═════ TEXTO

Café Balrôa, em Soiandas, com a respectiva proprietária ... uma referência no Caminho Central Português
Calvinos, Chão das Eiras, Ceras, Vila Verde ... sucedem-se pequenas povoações ao longo de um acentuado sobe e desce mais ou menos contínuo. Com quase mais 14 km em cima dos 9 iniciais, descemos para o Tojal, na perspectiva de um segundo café ou bar onde descansássemos pela segunda vez. Um simpático casal que nos deixou reabastecer de água deu-nos a referência ... e a Cervejaria Tojal Douro lá estava efectivamente, próximo do cruzamento da EN110 com a EN248. E decididamente estávamos num dia bom.

══════════
═════ MATERIAL DE ESTUDO

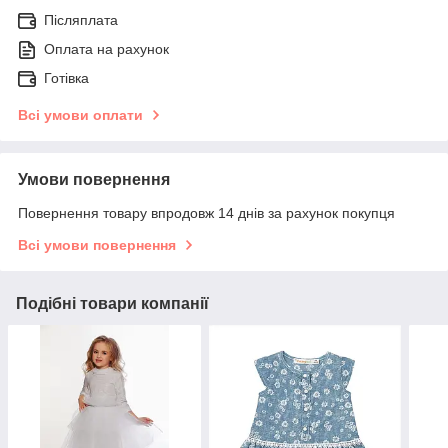
Післяплата
Оплата на рахунок
Готівка
Всі умови оплати
Умови повернення
Повернення товару впродовж 14 днів за рахунок покупця
Всі умови повернення
Подібні товари компанії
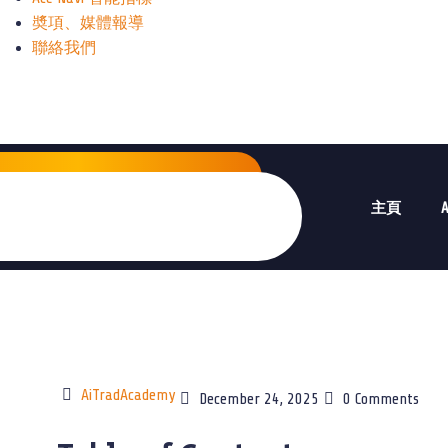
奬項、媒體報導
聯絡我們
主頁
AiTradAcademy
December 24, 2025
0 Comments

══════════

» **INSTRUÇÕES**: No trecho do relato que vai de "Café Balrôa, em" a "num dia bom.", renomeie "Cervejaria" para "Taberna" e apresente o trecho assim alterado. A listagem constitui material à parte, independente do texto.

» **RESPOSTA ESPERADA**:
Café Balrôa, em Soiandas, com a respectiva proprietária ... uma referência no Caminho Central Português
Calvinos, Chão das Eiras, Ceras, Vila Verde ... sucedem-se pequenas povoações ao longo de um acentuado sobe e desce mais ou menos contínuo. Com quase mais 14 km em cima dos 9 iniciais, descemos para o Tojal, na perspectiva de um segundo café ou bar onde descansássemos pela segunda vez. Um simpático casal que nos deixou reabastecer de água deu-nos a referência ... e a Taberna Tojal Douro lá estava efectivamente, próximo do cruzamento da EN110 com a EN248. E decididamente estávamos num dia bom.